Marcotte stated that there will be an additional study looking into the combined effects of alcohol and cannabis on drivers. 

“Quite often, you do not find cannabis alone in impaired drivers on the road. It’s usually a combination of alcohol or some other substance,” Marcotte explained. “We have a new study starting up to look at the combination of alcohol and cannabis, and seeing whether you can be an alcohol level below the legal limit and officially, you’re fine at least in terms of the blood levels. But what happens when you have some THC onboard as well?” 

In the future, the paper notes that research should look into different factors relating to driving behavior such as biological differences, personal experience with cannabis, and cannabis intake methods. 

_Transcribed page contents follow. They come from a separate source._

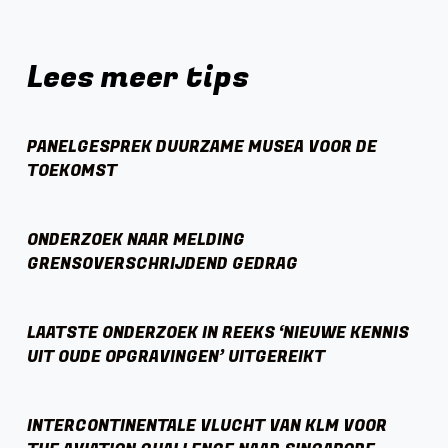
Lees meer tips
PANELGESPREK DUURZAME MUSEA VOOR DE
TOEKOMST
ONDERZOEK NAAR MELDING
GRENSOVERSCHRIJDEND GEDRAG
LAATSTE ONDERZOEK IN REEKS ‘NIEUWE KENNIS
UIT OUDE OPGRAVINGEN’ UITGEREIKT
INTERCONTINENTALE VLUCHT VAN KLM VOOR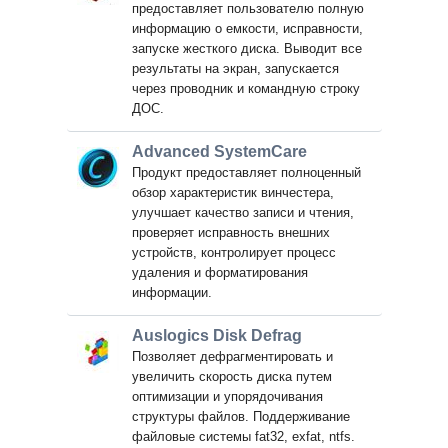
предоставляет пользователю полную
информацию о емкости, исправности,
запуске жесткого диска. Выводит все
результаты на экран, запускается
через проводник и командную строку
ДОС.
Advanced SystemCare
Продукт предоставляет полноценный
обзор характеристик винчестера,
улучшает качество записи и чтения,
проверяет исправность внешних
устройств, контролирует процесс
удаления и форматирования
информации.
Auslogics Disk Defrag
Позволяет дефрагментировать и
увеличить скорость диска путем
оптимизации и упорядочивания
структуры файлов. Поддерживание
файловые системы fat32, exfat, ntfs.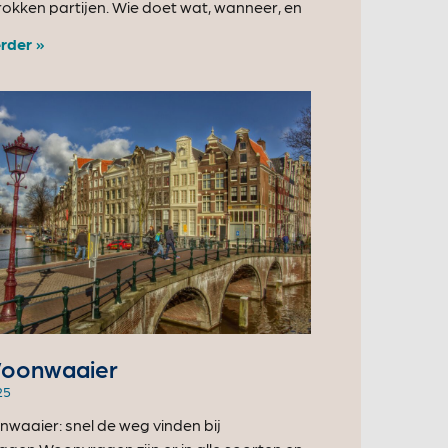
trokken partijen. Wie doet wat, wanneer, en
rder »
oonwaaier
25
waaier: snel de weg vinden bij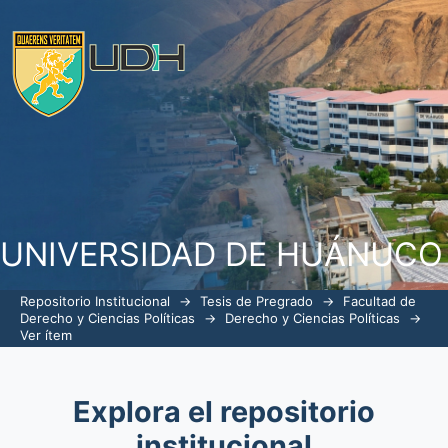
El programa CREO y la inserción soc
Penitenciario Potracancha de Huánuco
UNIVERSIDAD DE HUÁNUCO
Repositorio Institucional
→
Tesis de Pregrado
→
Facultad de
Derecho y Ciencias Políticas
→
Derecho y Ciencias Políticas
→
Ver ítem
Explora el repositorio
institucional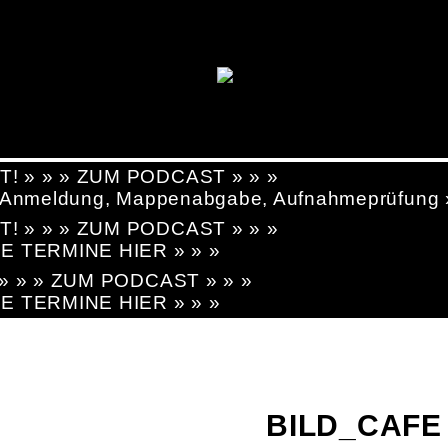
T! » » » ZUM PODCAST » » »
g, Anmeldung, Mappenabgabe, Aufnahmeprüfung
T! » » » ZUM PODCAST » » »
LE TERMINE HIER » » »
! » » » ZUM PODCAST » » »
LE TERMINE HIER » » »
BILD_CAFE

In terms of biological differences, Marcotte noted that there may be genetic, metabolic, or sex-based differences in how people process THC, but there have been few studies investigating this. 

Fitzgerald elaborated that they’re interested in studying other methods of ingesting cannabis, such as oral routes like gummies and edibles in addition to highly concentrated forms like vapes and concentrated butane hash oil (also known as dabs). However, he and Marcotte noted that studying vapes and dabs would be difficult on a federal level. 

 “We cannot touch those products because they are federally illegal, but as you know vaping, dabbing gives you a concentrated THC, and there are many edibles that have yet to be investigated,” Marcotte clarified.